The decision by challenger Abdullah Abdullah to withdraw from the run off election for a new Afghan president appears to throw U.S. plans for a new strategy in that country into disarray. Without honest elections, there is no way to remove the stain on Hamid Karzai’s presidency created by the rampant fraud in the first round of elections. So much for all the shuttle diplomacy conducted by Vice President Biden, Senator Foreign Relations Committee Chairman Kerry, Special Envoy Holbrooke and others. Now the President faces the terrible choice of sending more American soldiers into battle to support a government that appears to lack basic legitimacy.
The sudden collapse of the U.S. engineered run-off elections raises a larger problem for the administration’s national defense strategy. This strategy is centered on being able to conduct successful counterinsurgency and stability operations first in Iraq and Afghanistan and, in the future, in situations that could arise in the Middle East, Africa or South America. The Pentagon has been tying itself in knots trying to develop new capabilities to build the security capacity of partner countries and to support stabilization of failing states. To what end all this effort and expense if the local government is corrupt and dysfunctional? Why ask one U.S. soldier to risk his or her life for such a government?

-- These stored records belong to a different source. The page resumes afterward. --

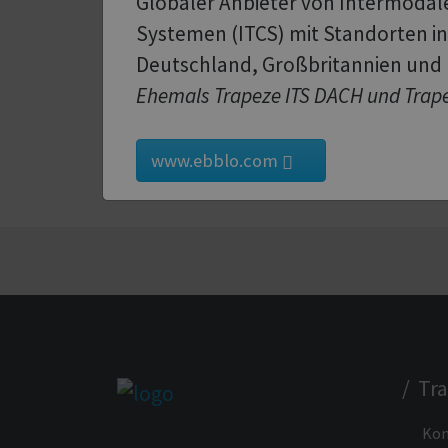
Globaler Anbieter von Intermodal
Systemen (ITCS) mit Standorten in
PDF-Download
Deutschland, Großbritannien und
Ehemals Trapeze ITS DACH und Trape
Fachartikel
Fachartikel «Navigation As
www.ebblo.com
/ Tr
Kon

The problem is that virtually all the administration’s attention has been focused on the military aspects of partnership building and stability. What has been ignored is the basic reality that virtually all the so-called failed or failing states, those most likely to be safe havens for Al Qaeda and other terrorist organizations, have suffered a collapse of governance. These states are the way they are in large measure because of the failure of their political processes, if any existed at all. The United States can pour all the troops and resources it has into such countries and engage in all the partnership building exercises it wants but without credible, functional local governments these efforts are likely to prove futile. As the experience in Iraq and Afghanistan clearly demonstrates, the U.S. efforts to train foreign security forces will be rendered irrelevant if those forces do not have a legitimate government for whom to fight.
Missing from the U.S. strategy are the means and methods to help establish credible, functioning governments in these countries. Our armed forces can conduct counterinsurgency operations and help train partners’ military and police forces. Somebody else needs to be responsible for developing credible and functional political institutions and governments.